Is baiting going to be allowed in Michigan this year?


----------



## auburn (Mar 2, 2009)

*mineral licks*

Go to Tractor supply co. or local feed and seed store and buy a bag of dumor spring mineral,trace mineral salts,mag-cal or di-cal which ever you can get and white salt, although sea salt is the best.Use a butter bowl for measurement, a bucket for mixing and carrying to dump at the lick sites.You will need a burlap,fabric sack or even a sock without holes in them.First you get a butter bowl full from each sack and mix them very well in the bucket add 1 more bowl of salt extra than the others. Fill up and tye up as many bags or socks as you want licks and go to the lick site where their is an over hanging limb (carry a shovel) and dig a 3 foot by 3 foot square or circle by 2 foot deep.Dump mixture into hole and add some dirt back in and mix them up well and keep filling up the hole mixing the dirt you dug out until you have used up the dirt.Tye a rope or twine to the mineral filled sack or sock and hang over your lick about 6ft. or more above it.The idea is to have the rain soak the sock or sack and it drip onto the ground.The deer will dig the ground up and eat the dirt!! It's the slow drip method.Refilling depends on how much rain fall your place recieves.I check mine once a month and always freshen up the ground with some of the mix.Check your local game laws to see if you can hunt over such minerals if not then use it during the off season only.


----------



## nimbus73 (Jan 28, 2009)

auburn said:


> Go to Tractor supply co. or local feed and seed store and buy a bag of dumor spring mineral,trace mineral salts,mag-cal or di-cal which ever you can get and white salt.

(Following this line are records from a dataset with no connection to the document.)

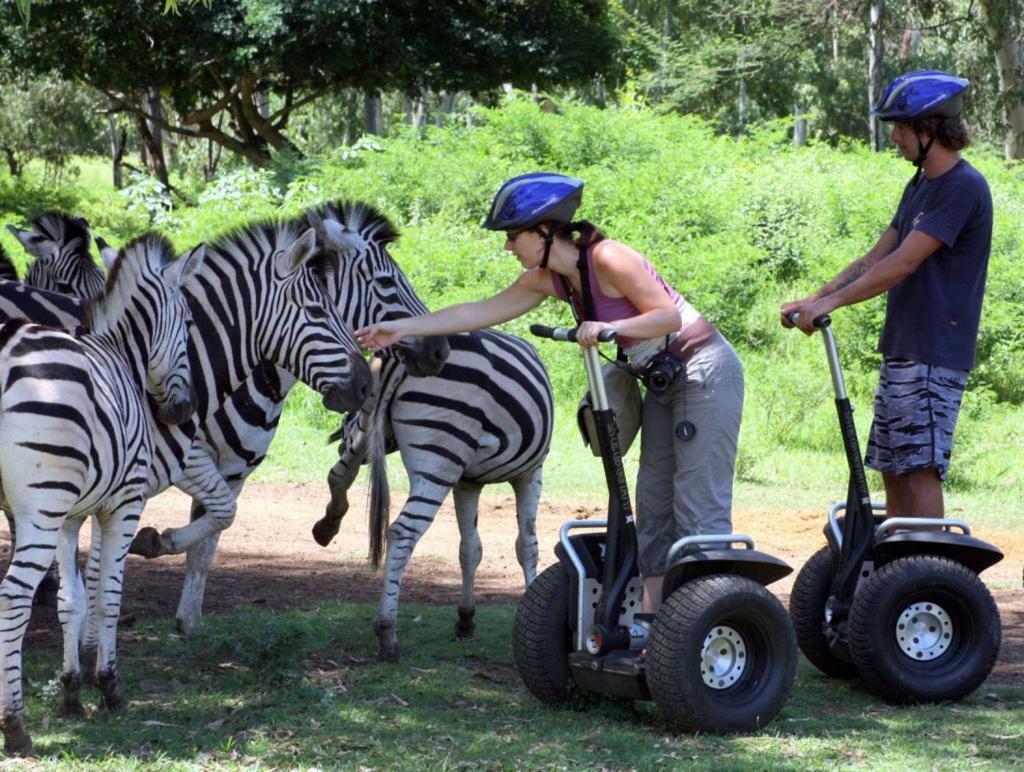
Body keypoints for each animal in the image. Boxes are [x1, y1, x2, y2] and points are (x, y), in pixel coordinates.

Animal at [0, 233, 203, 753]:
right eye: (189, 323)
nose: (183, 411)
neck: (122, 355)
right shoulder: (124, 505)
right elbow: (108, 596)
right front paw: (109, 687)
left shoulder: (70, 516)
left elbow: (72, 599)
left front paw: (71, 692)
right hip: (39, 511)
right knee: (13, 597)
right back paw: (16, 727)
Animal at [315, 327, 557, 659]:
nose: (339, 440)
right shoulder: (530, 474)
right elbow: (527, 545)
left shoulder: (467, 482)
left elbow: (470, 549)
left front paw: (466, 619)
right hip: (438, 459)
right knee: (402, 531)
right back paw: (387, 630)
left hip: (371, 432)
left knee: (338, 476)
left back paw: (326, 527)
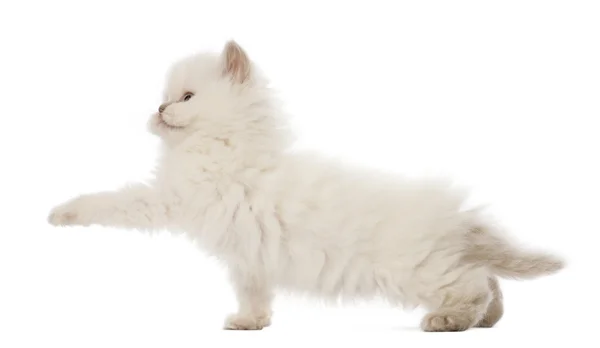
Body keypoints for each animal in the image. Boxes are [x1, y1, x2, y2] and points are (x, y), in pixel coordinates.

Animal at [49, 40, 564, 332]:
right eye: (164, 97)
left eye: (186, 97)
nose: (158, 110)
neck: (227, 142)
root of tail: (455, 217)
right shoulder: (248, 258)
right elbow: (254, 293)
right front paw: (251, 323)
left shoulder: (167, 200)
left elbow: (111, 202)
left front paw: (62, 212)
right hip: (438, 262)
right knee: (490, 280)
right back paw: (487, 320)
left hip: (414, 270)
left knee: (473, 283)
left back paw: (449, 322)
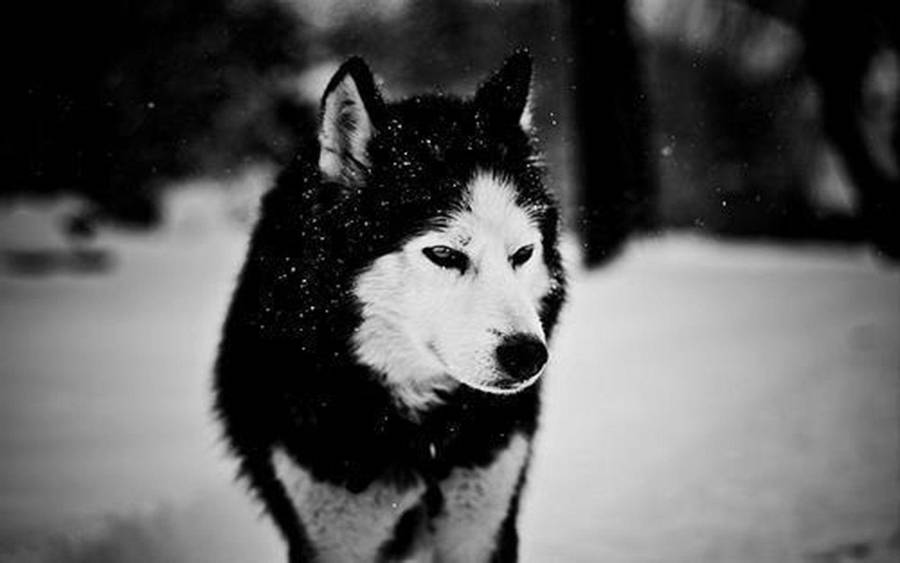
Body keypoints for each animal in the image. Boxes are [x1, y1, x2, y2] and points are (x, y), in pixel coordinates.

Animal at [214, 51, 566, 562]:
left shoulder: (482, 522)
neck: (420, 434)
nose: (528, 355)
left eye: (521, 254)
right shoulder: (330, 534)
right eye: (443, 254)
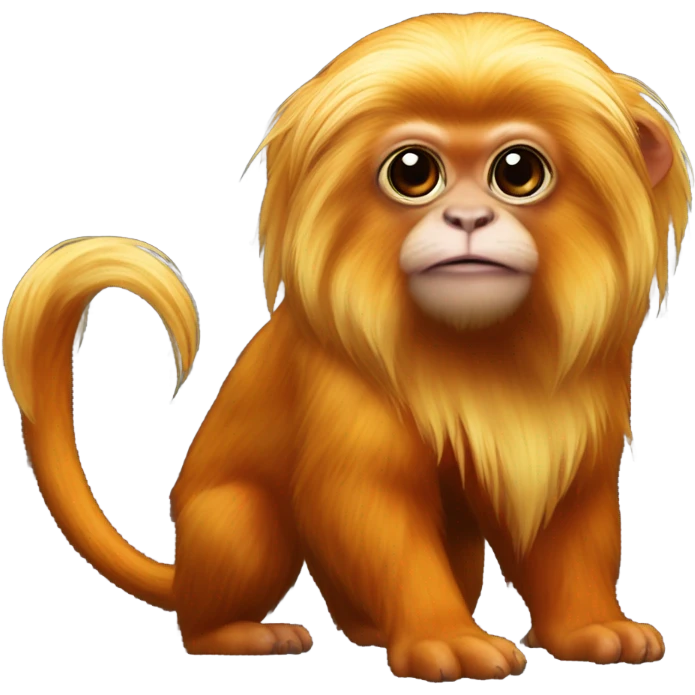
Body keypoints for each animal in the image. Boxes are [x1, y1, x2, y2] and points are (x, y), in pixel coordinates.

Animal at [2, 12, 691, 682]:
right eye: (413, 172)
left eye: (518, 171)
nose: (468, 219)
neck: (479, 351)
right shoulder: (344, 400)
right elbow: (370, 509)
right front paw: (446, 640)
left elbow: (567, 530)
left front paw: (591, 630)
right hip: (233, 527)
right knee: (234, 554)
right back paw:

50# demur di-calcium phosphate
100# trace minerals
50# salt

Just put out 200 pounds of this out on the lease just last week and the deer are already hitting it. I will be putting a camera over one lick in a week or two and hopefully can get some pictures of some growing bucks.


----------



## GaryZ (Jan 29, 2009)

dwlk5 said:


> Is baiting going to be allowed in Michigan this year?


No it's not, but it's going in Ohio by a trail cam(not hunted over). I just thought it would help locate the deer in the area.


----------